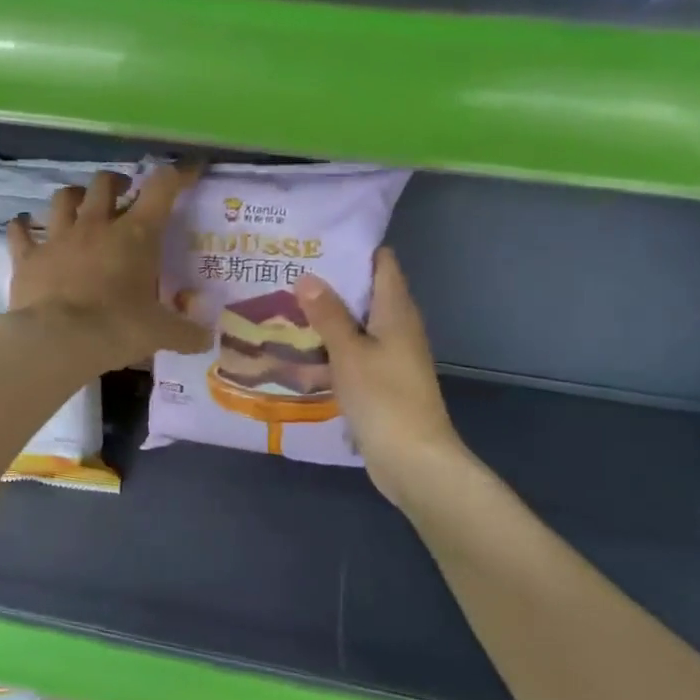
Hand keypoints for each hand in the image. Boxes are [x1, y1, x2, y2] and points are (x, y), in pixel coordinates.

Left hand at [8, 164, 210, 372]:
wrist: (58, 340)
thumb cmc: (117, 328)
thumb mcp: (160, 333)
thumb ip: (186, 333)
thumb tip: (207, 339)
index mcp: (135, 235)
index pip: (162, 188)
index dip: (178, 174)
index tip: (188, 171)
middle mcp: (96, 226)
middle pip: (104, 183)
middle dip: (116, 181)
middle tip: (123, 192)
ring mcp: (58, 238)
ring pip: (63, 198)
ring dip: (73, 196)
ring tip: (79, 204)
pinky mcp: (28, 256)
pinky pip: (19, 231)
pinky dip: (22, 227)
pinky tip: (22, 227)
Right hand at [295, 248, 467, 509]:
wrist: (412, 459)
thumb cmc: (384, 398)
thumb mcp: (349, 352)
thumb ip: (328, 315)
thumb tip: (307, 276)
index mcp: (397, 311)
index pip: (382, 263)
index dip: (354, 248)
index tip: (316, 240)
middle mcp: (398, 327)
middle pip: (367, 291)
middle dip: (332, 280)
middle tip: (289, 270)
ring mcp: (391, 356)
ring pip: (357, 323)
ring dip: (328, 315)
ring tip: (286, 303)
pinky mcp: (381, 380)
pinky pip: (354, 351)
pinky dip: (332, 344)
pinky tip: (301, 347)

---

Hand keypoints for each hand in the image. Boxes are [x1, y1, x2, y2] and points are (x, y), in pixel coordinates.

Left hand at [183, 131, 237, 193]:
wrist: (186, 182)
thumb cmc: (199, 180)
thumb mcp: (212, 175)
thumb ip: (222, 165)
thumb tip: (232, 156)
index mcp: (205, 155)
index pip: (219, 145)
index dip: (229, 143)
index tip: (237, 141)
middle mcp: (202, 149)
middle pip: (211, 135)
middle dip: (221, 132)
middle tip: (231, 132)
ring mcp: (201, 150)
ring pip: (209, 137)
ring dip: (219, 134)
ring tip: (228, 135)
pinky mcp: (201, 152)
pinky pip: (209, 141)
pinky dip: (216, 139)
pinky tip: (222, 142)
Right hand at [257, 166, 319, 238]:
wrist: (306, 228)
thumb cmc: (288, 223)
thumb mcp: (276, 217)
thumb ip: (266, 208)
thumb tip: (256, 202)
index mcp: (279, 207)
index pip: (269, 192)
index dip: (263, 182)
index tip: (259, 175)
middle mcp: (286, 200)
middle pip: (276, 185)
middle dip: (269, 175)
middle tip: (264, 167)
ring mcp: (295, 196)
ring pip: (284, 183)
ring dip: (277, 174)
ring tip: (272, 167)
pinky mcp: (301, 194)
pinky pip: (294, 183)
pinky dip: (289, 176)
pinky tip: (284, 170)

[The task] Write down exactly the span of lines above from the one containing "pinky tip: (22, 227)" to the one containing "ring mcp: (391, 356)", both ends included.

[Exercise result]
pinky tip: (22, 227)
Right hand at [295, 248, 467, 509]:
wrist: (412, 459)
thumb cmc: (384, 398)
thumb mcp: (349, 352)
thumb ip: (328, 315)
thumb tip: (307, 276)
index mcp: (397, 311)
index pip: (382, 263)
index dip: (354, 248)
index tip: (316, 240)
middle mcp: (398, 327)
middle pip: (367, 291)
middle dip: (332, 280)
middle tip: (289, 270)
ring mcp: (391, 356)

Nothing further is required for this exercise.